**Prompt 1**
In the IOMMU discussion, rewrite the paragraph beginning "Actually i was given info" in a shorter form that keeps its main facts.
**Prompt 2**
Pick up the IOMMU discussion after its final line and continue it.

[START OF Quoted passage]

Comment 64 Andrey Grodzovsky 2018-03-20 16:27:06 UTC
Actually i was given info that a similar problem on Bettong board was related to IOMMU. Can you check if IOMMU is enabled in your BIOS , if it is, disable it and check if the issue is still present ?

In case you are not sure how to check and disable it let me know.

Andrey
Comment 65 Ricardo Ribalda 2018-03-21 08:29:39 UTC
Hi

IOMMU is disabled:

root@qt5122:~# ls /sys/class/iommu
ls: cannot access '/sys/class/iommu': No such file or directory
root@qt5122:~# dmesg | grep -i iommu
root@qt5122:~#
Comment 66 Andrey Grodzovsky 2018-03-21 12:41:06 UTC
(In reply to Ricardo Ribalda from comment #65)
> Hi
> 
> IOMMU is disabled:
> 
> root@qt5122:~# ls /sys/class/iommu
> ls: cannot access '/sys/class/iommu': No such file or directory
> root@qt5122:~# dmesg | grep -i iommu
> root@qt5122:~#

To be sure, is it disabled in BIOS ?
Comment 67 Ricardo Ribalda 2018-03-21 13:45:06 UTC
I have coreboot. So I do not have the typical menu.

I have an FPGA writing to the main memory, and that could not happen if iommu is enabled without extra configuration.

 If you can tell me which register to look for we can be 100% sure.
Comment 68 Andrey Grodzovsky 2018-03-21 14:23:53 UTC
(In reply to Ricardo Ribalda from comment #67)
> I have coreboot. So I do not have the typical menu.
> 
> I have an FPGA writing to the main memory, and that could not happen if
> iommu is enabled without extra configuration.
> 
>  If you can tell me which register to look for we can be 100% sure.

[END OF Quoted passage]
[START OF Record list]

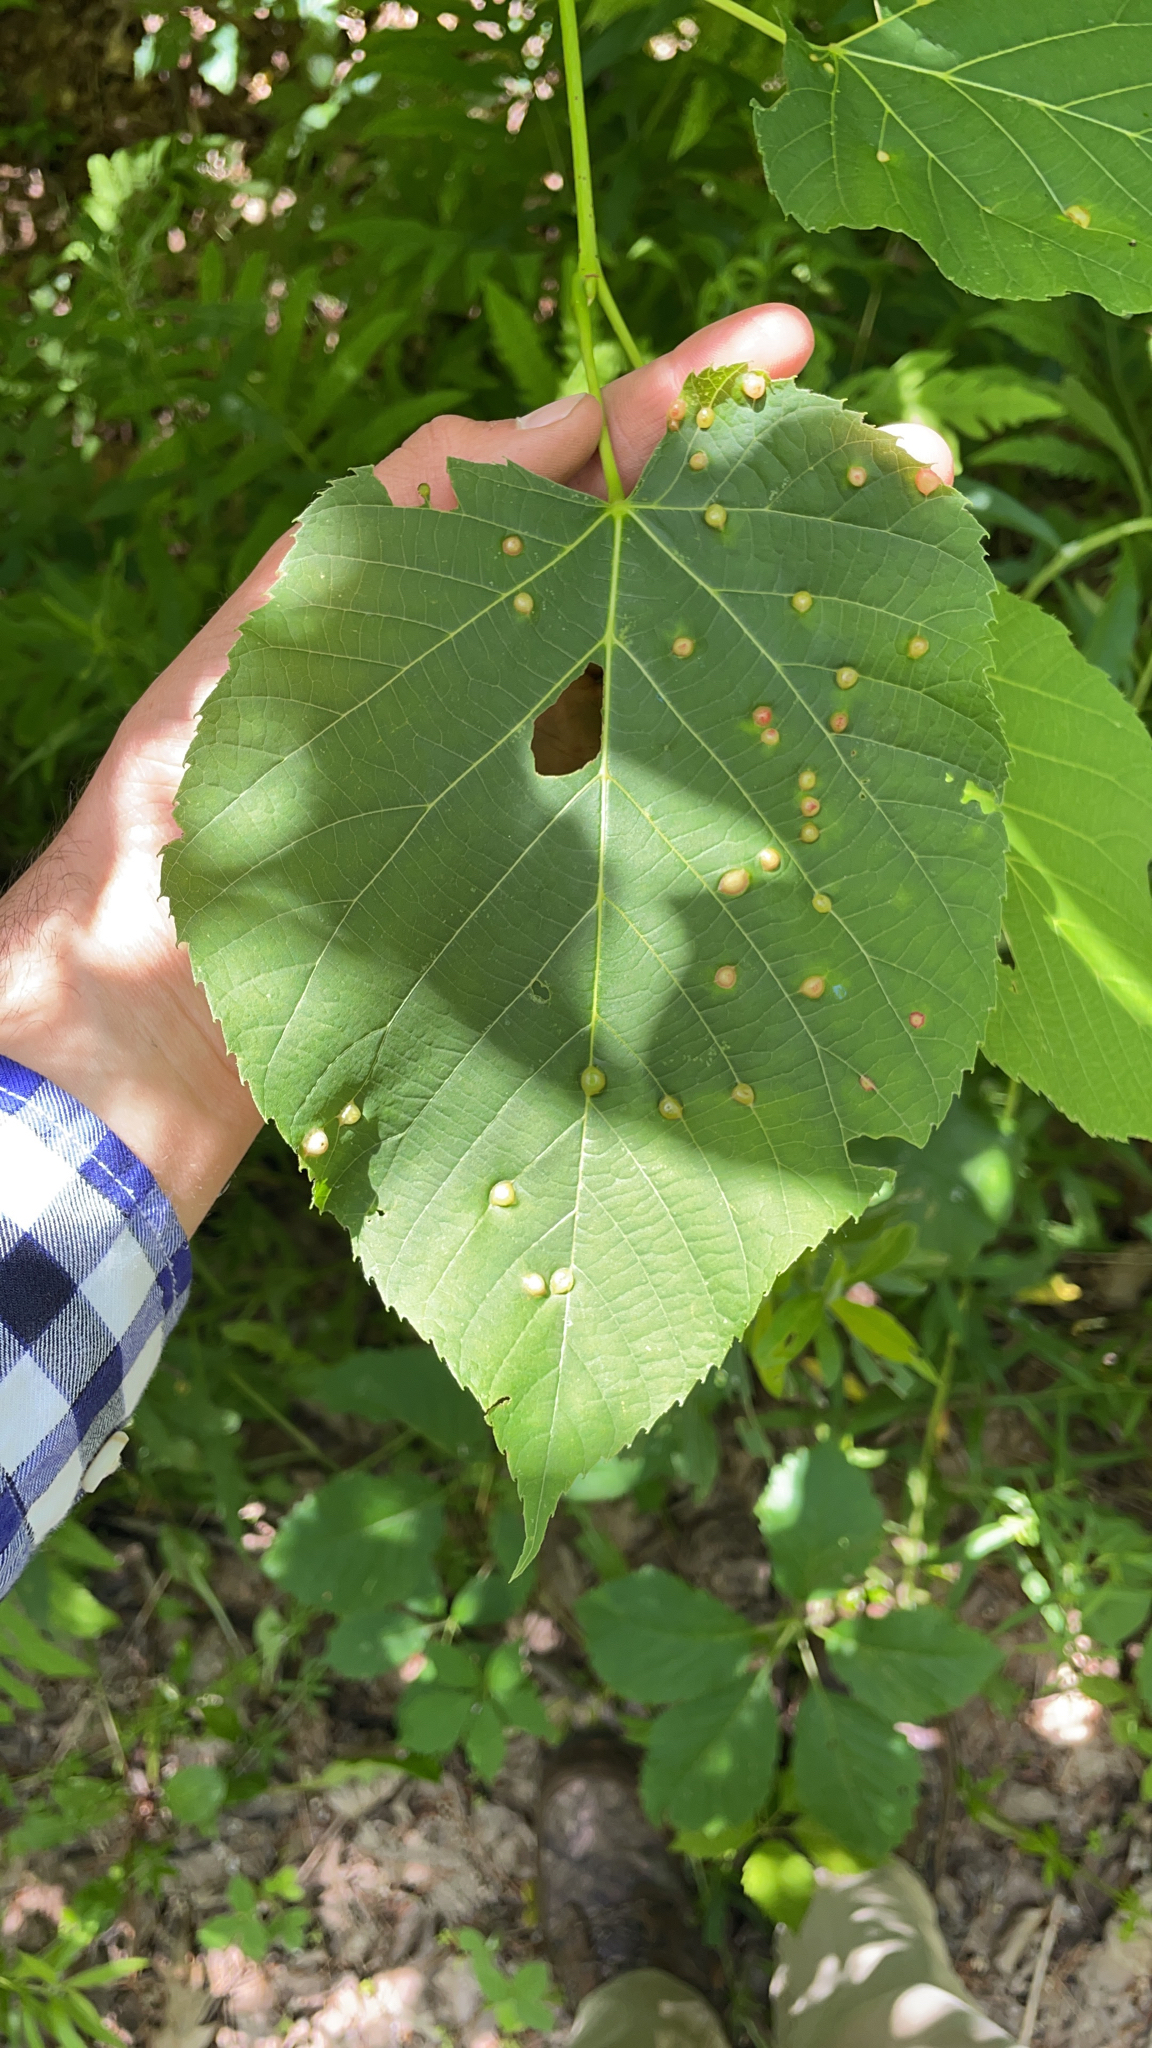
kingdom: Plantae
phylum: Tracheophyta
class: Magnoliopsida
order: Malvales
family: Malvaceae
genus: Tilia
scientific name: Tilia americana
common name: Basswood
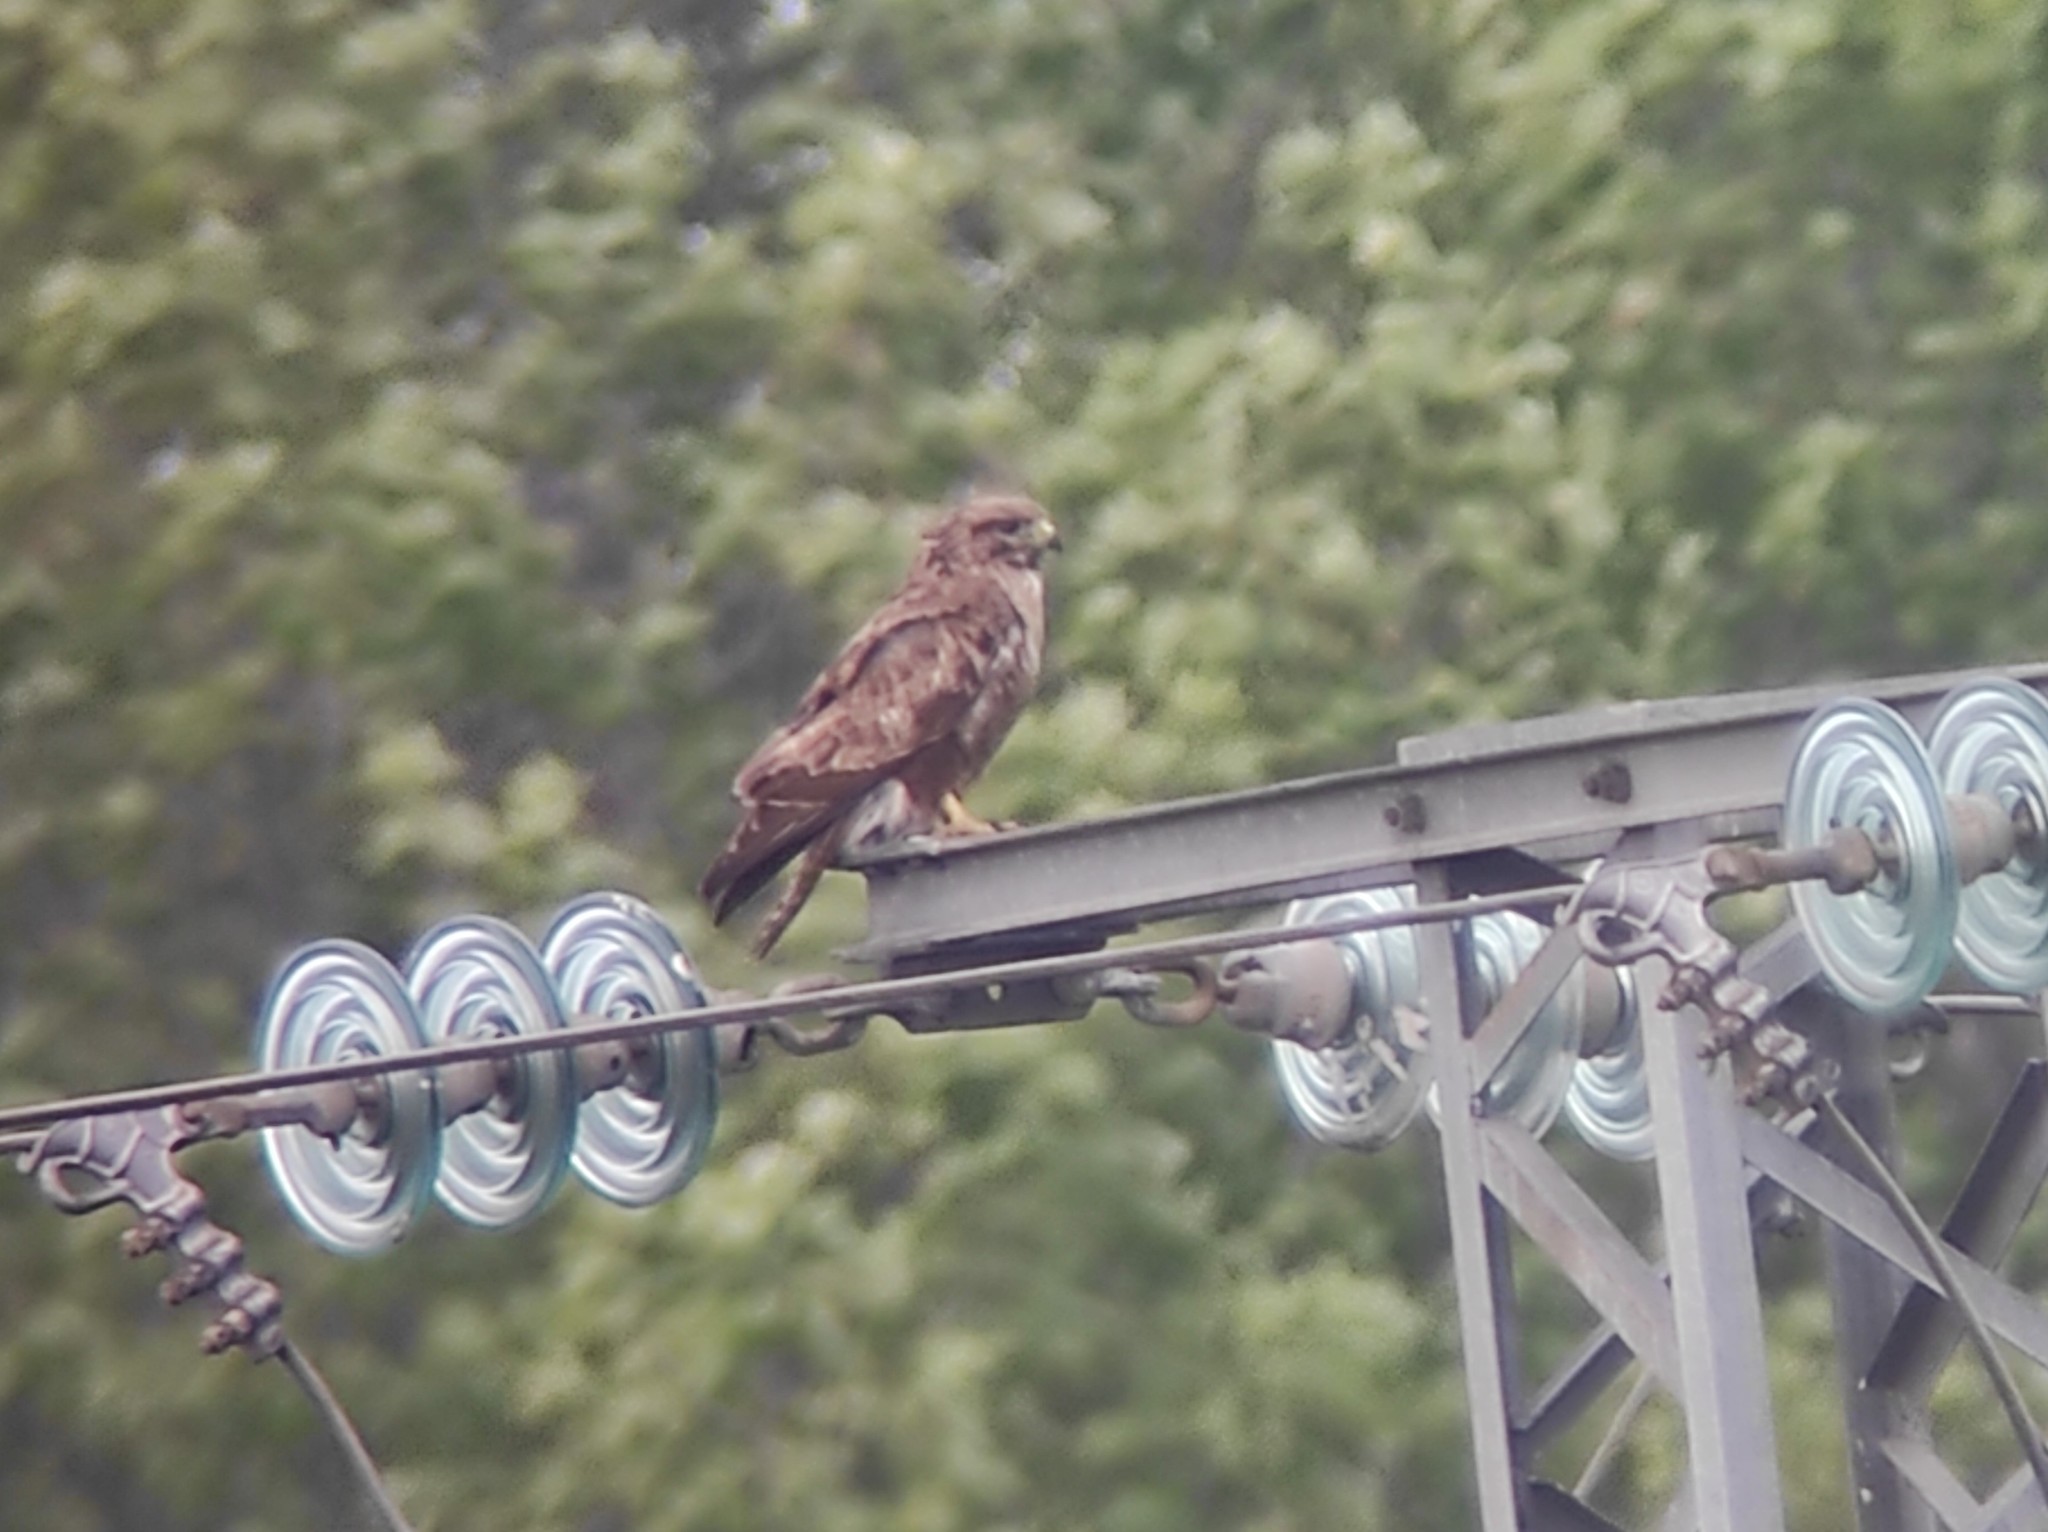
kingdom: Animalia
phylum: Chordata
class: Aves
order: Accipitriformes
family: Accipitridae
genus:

[END OF Record list]

**Task response 1**
A similar problem on the Bettong board was reportedly linked to IOMMU. Check whether IOMMU is enabled in your BIOS, and if it is, disable it and see whether the issue persists.

**Task response 2**
I took a bettong board here in office, booted it  while pressing ESC, goes into BIOS, then choosing Chipest->GFX Configuration->IOMMU En/Dis

But i guess you mean you have coreboot INSTEAD of standard BIOS like i have, 

So at least you sure you have the following disabled  as in this link -
https://wiki.gentoo.org/wiki/IOMMU_SWIOTLB

IOMMU Hardware Support disabled in make menuconfig and also you boot the kernel with iommu=off ?

If so I assume you indeed have IOMMU disabled and then I will try later to again reproduce your issue with Bettong board I just found because before I was reproducing with a different CZ board.

Andrey
Comment 69 Ricardo Ribalda 2018-03-21 14:33:08 UTC
This is my kernel configuration:


ricardo@neopili:~/curro/kernel-upstream$ cat .config | grep -i IOMMU
CONFIG_GART_IOMMU=y
# CONFIG_CALGARY_IOMMU is not set
CONFIG_IOMMU_HELPER=y
CONFIG_IOMMU_SUPPORT=y
# Generic IOMMU Pagetable Support
# CONFIG_AMD_IOMMU is not set
# CONFIG_INTEL_IOMMU is not set
# CONFIG_IOMMU_DEBUG is not set


Tomorrow I will try bootig with iommu=off, but my understanding was that if /sys/class/iommu was missing, iommu was disabled.

Thans!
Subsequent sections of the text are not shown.